- **RECORDED DATA**:

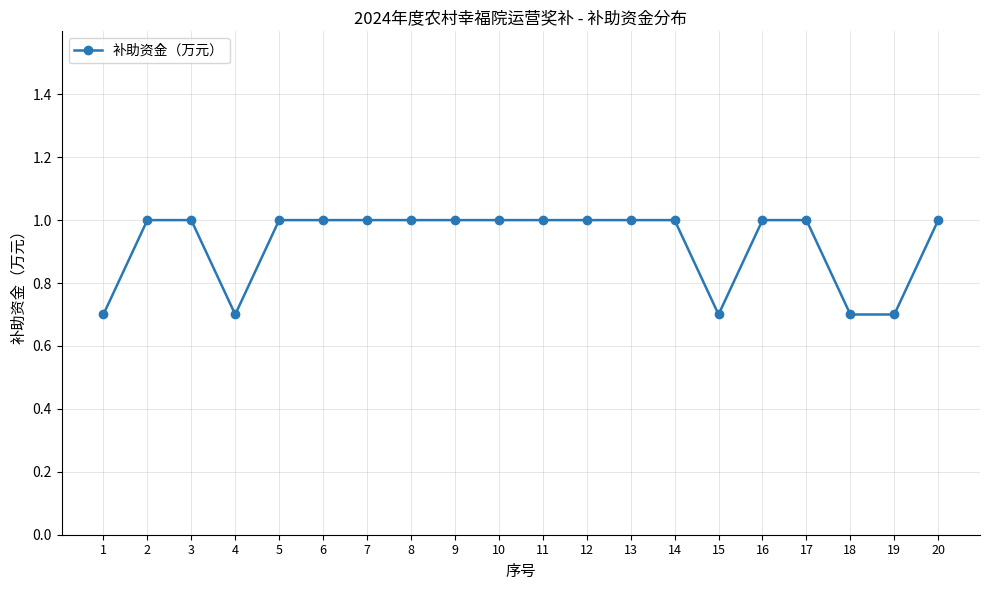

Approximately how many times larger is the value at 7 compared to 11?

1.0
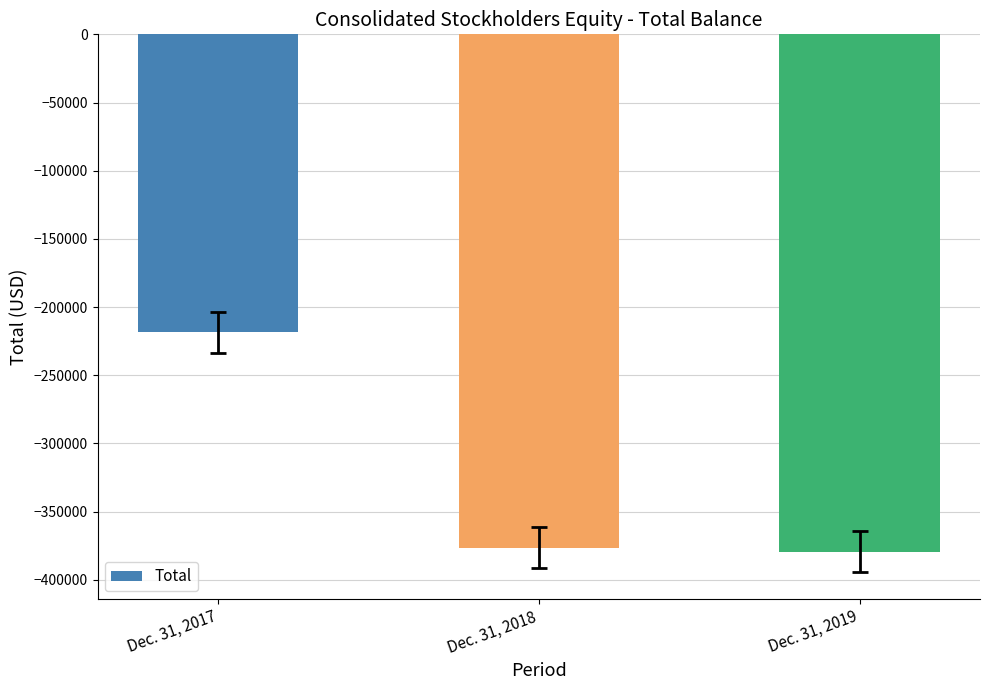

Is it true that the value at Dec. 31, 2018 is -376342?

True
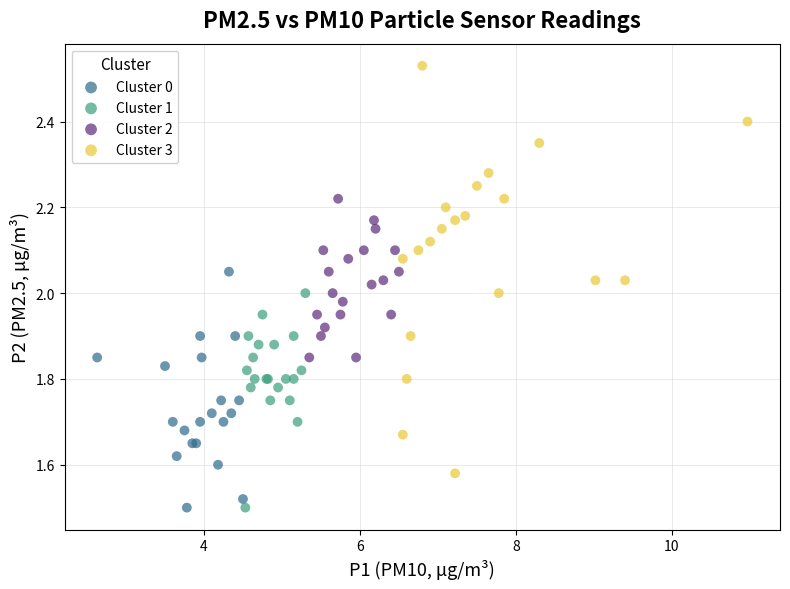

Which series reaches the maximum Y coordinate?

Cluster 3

---

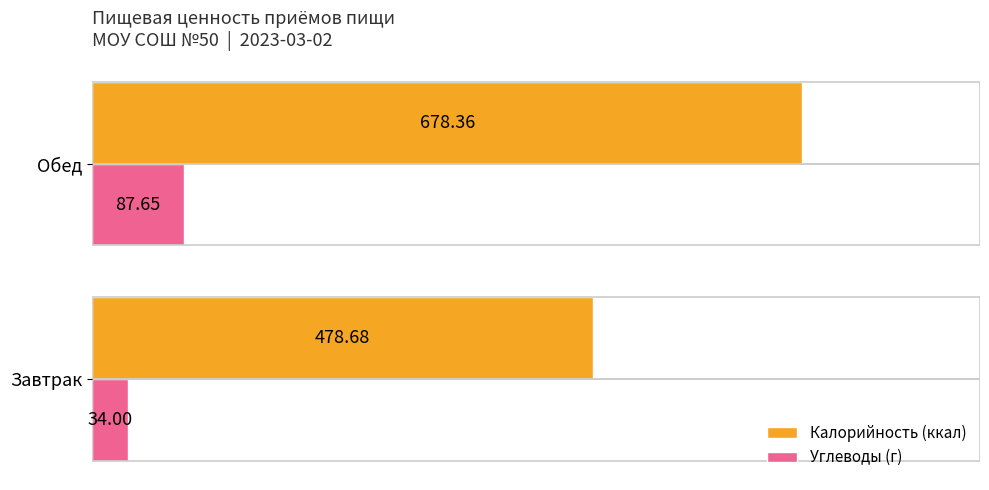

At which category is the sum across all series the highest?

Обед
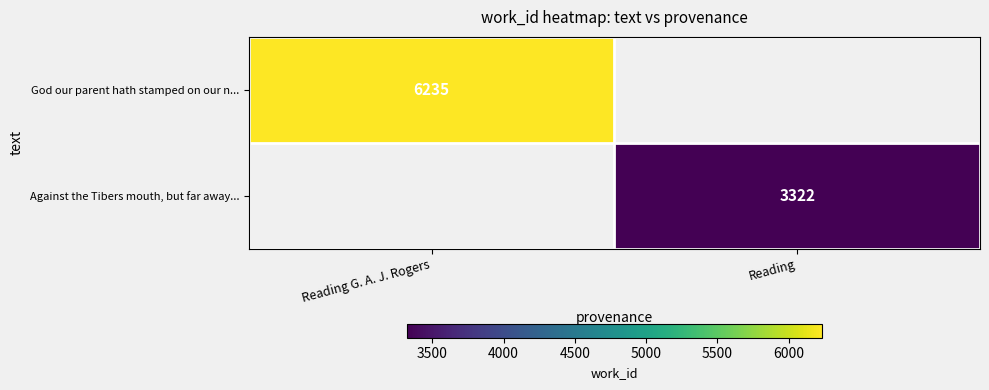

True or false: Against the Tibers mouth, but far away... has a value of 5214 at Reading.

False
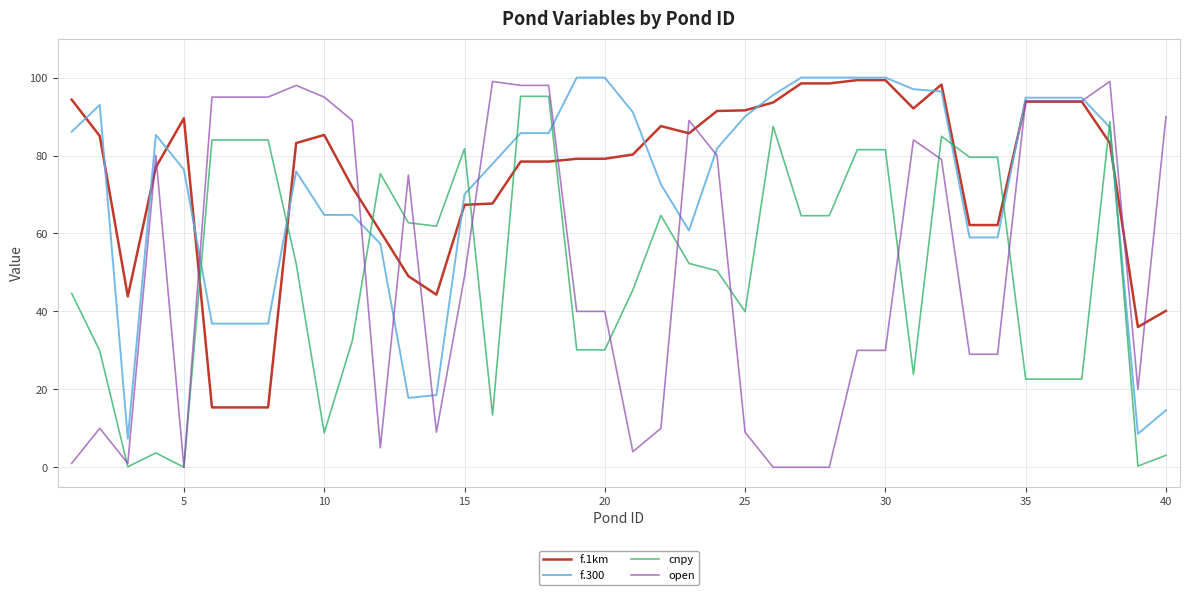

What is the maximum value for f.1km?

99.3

---

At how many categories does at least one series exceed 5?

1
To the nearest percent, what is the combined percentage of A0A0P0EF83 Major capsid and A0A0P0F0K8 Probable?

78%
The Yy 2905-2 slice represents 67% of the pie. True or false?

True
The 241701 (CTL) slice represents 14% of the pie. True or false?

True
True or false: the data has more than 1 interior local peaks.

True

- **WHAT TO DO**: Count the lines in the entries above that contain the word "many". Reply with the number alone.

- **WORKED SOLUTION**: 2